Trecho fornecido =
Nosso cérebro encurta caminhos, criando catálogos de grupos, generalizando-os, formando estereótipos com base em marcas atribuídas aos diversos grupos sociais, seja na sociedade ou na selva. Isso foi muito útil nos tempos dos caçadores-coletores, mas no tempo da urbe, pode ser perigoso. No aspecto hollywoodiano, filmes, series, quadrinhos e a mídia em geral funcionam usando esses estereótipos para gerar identificação ou criar ódios. A exemplo disso, temos: a asiática que luta artes marciais, o russo ou alemão mal encarado com uma cicatriz no rosto, clássico estereótipo de vilão da pior categoria, o homem forte com uma menor capacidade cognitiva, são dezenas. Até ai não há problema, são estratégias para que seja gerada familiaridade entre o consumidor e a obra, o problema, ao meu ver, está em começar a se atribuir valores e atitudes a pessoas por enquadrá-las em determinados grupos, sem justificativa. A piada da “loira burra” não funcionará se for contada ao russo ou ao alemão, pois esses grupos tem seus próprios estereótipos com os quais tiram sarro. 

É comum que ao se classificar pessoas, animais ou objetos se acentue a diferença entre eles, ignorando as particularidades do indivíduo e as diferenças internas de cada grupo, tá aí o problema da polarização política por exemplo, mas isso fica para outro artigo. Os pesquisadores Robert Rosenthal e Leonore Jacobson demonstram muito bem isso na experiência relatada em seu artigo, “Pygmalion in the classroom”. Um grupo de alunos, escolhidos aleatoriamente, foi posto em uma sala de aula e aos seus professores foi dito que aquele era o grupo mais promissor da turma. Após um ano dessa experiência o grupo, que foi escolhido aleatoriamente, realmente se tornou o grupo com as maiores médias escolares, o resultado foi atribuído ao aumento na autoconfiança dos alunos, que pensaram ser bons, e a atenção a mais que os professores davam aos alunos, pois aqueles achavam que este era o grupo promissor. 

A tábula rasa, tese de John Locke, se prova verdadeira quando pesquisas descobrem que crianças já conseguem diferenciar gênero e etnia a partir dos 6 meses de vida, já atribuem comportamentos a grupos aos dois anos e meio de vida e já reconhecem e demostram preferência a grupos privilegiados com três anos. A frase “uma sociedade racista gera crianças racistas” nunca se provou mais correta. Ainda no mérito de atribuir valores a grupos, sem justificativa, há o teste da boneca, que prova a veracidade dos fatos. Crianças de 3 a 4 anos tendem a preferir bonecas brancas a bonecas negras, atribuindo a estas características como: mais feias e mais malcomportadas. Isso ocorre porque parte do desenvolvimento infantil é observar e aprender com o mundo que veem a sua volta, numa demonstração clara de quão cruel é a nossa sociedade. Devido a isso, ensinar as crianças que o racismo existe e que algumas pessoas são discriminadas por pertencerem a certos grupos, mas que isso é errado, funciona muito melhor que simplesmente ignorar o mundo em que vivemos e não comentar a respeito.

Trechos dos registros =
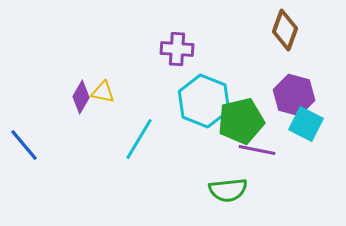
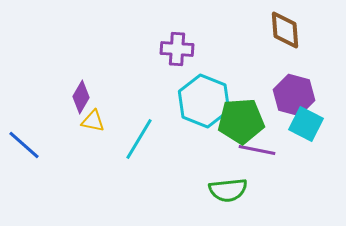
brown diamond: rotated 24 degrees counterclockwise
yellow triangle: moved 10 px left, 29 px down
green pentagon: rotated 9 degrees clockwise
blue line: rotated 9 degrees counterclockwise
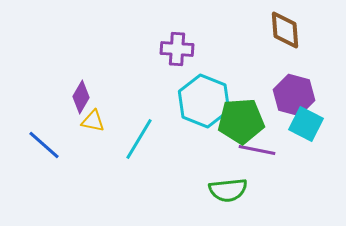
blue line: moved 20 px right
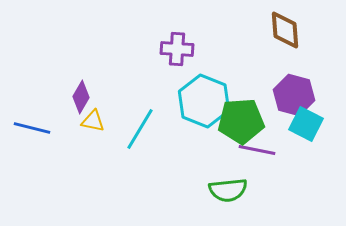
cyan line: moved 1 px right, 10 px up
blue line: moved 12 px left, 17 px up; rotated 27 degrees counterclockwise
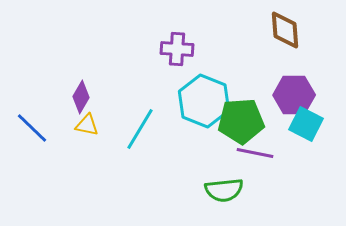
purple hexagon: rotated 15 degrees counterclockwise
yellow triangle: moved 6 px left, 4 px down
blue line: rotated 30 degrees clockwise
purple line: moved 2 px left, 3 px down
green semicircle: moved 4 px left
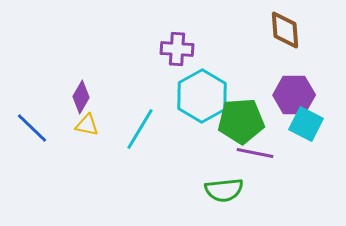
cyan hexagon: moved 2 px left, 5 px up; rotated 9 degrees clockwise
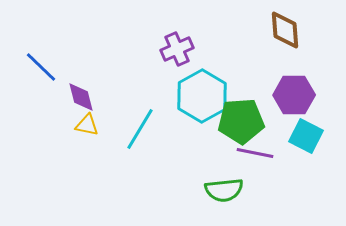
purple cross: rotated 28 degrees counterclockwise
purple diamond: rotated 44 degrees counterclockwise
cyan square: moved 12 px down
blue line: moved 9 px right, 61 px up
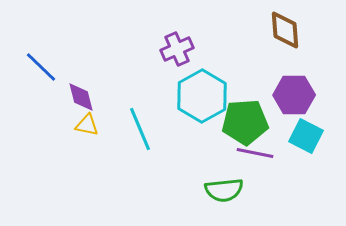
green pentagon: moved 4 px right, 1 px down
cyan line: rotated 54 degrees counterclockwise
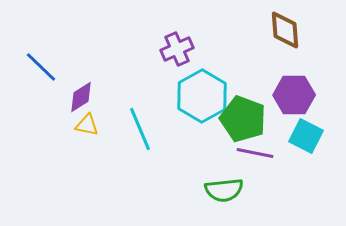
purple diamond: rotated 72 degrees clockwise
green pentagon: moved 2 px left, 3 px up; rotated 24 degrees clockwise
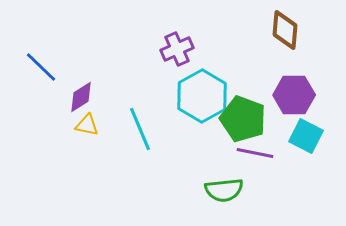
brown diamond: rotated 9 degrees clockwise
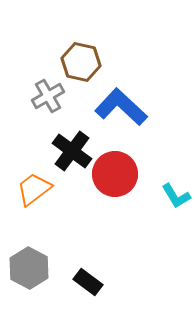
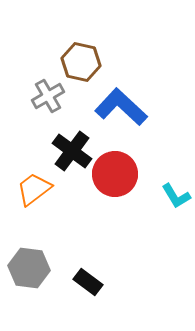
gray hexagon: rotated 21 degrees counterclockwise
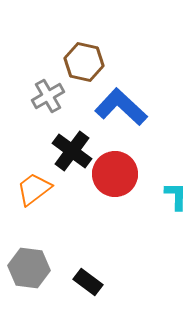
brown hexagon: moved 3 px right
cyan L-shape: rotated 148 degrees counterclockwise
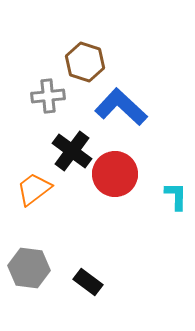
brown hexagon: moved 1 px right; rotated 6 degrees clockwise
gray cross: rotated 24 degrees clockwise
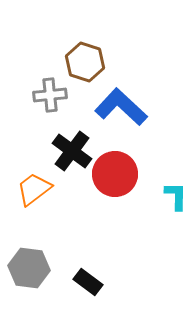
gray cross: moved 2 px right, 1 px up
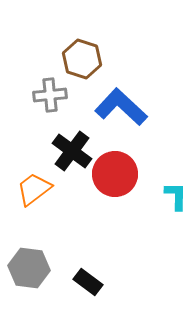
brown hexagon: moved 3 px left, 3 px up
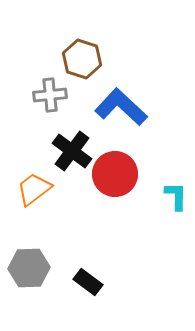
gray hexagon: rotated 9 degrees counterclockwise
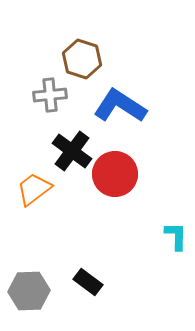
blue L-shape: moved 1 px left, 1 px up; rotated 10 degrees counterclockwise
cyan L-shape: moved 40 px down
gray hexagon: moved 23 px down
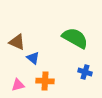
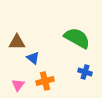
green semicircle: moved 2 px right
brown triangle: rotated 24 degrees counterclockwise
orange cross: rotated 18 degrees counterclockwise
pink triangle: rotated 40 degrees counterclockwise
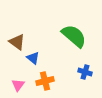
green semicircle: moved 3 px left, 2 px up; rotated 12 degrees clockwise
brown triangle: rotated 36 degrees clockwise
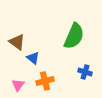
green semicircle: rotated 72 degrees clockwise
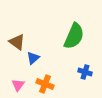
blue triangle: rotated 40 degrees clockwise
orange cross: moved 3 px down; rotated 36 degrees clockwise
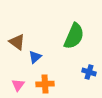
blue triangle: moved 2 px right, 1 px up
blue cross: moved 4 px right
orange cross: rotated 24 degrees counterclockwise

Tarefas =
A – Responda, com base no texto sobre estereótipos:
(i) Qual piada, segundo o texto, não funcionará se for contada ao russo ou ao alemão?
(ii) Quais pesquisadores relatam a experiência no artigo "Pygmalion in the classroom"?
(iii) A partir de que idade as crianças já conseguem diferenciar gênero e etnia, segundo as pesquisas citadas?
B – Escreva a continuação do texto sobre estereótipos, começando logo após a última frase apresentada.
Não é preciso consultar as linhas para responder.

Respostas =
A –
(i) A piada da "loira burra".
(ii) Robert Rosenthal e Leonore Jacobson.
(iii) A partir dos 6 meses de vida.

B –
O racismo enquanto perspectiva histórico-sociológica nasceu no século XIX, com os estudos antropométricos e as tentativas de se explicar o porquê de continentes como a África serem subdesenvolvidos e a Europa não. Derivados disso surgiram mais teorias, o darwinismo social, a eugenia e até os estudos de Cesare Lombroso, essas ideias surgiram do espírito da época, o zeitgeist hegeliano, apesar de terem sido científica e juridicamente superadas, ainda há resquícios delas na vida cotidiana.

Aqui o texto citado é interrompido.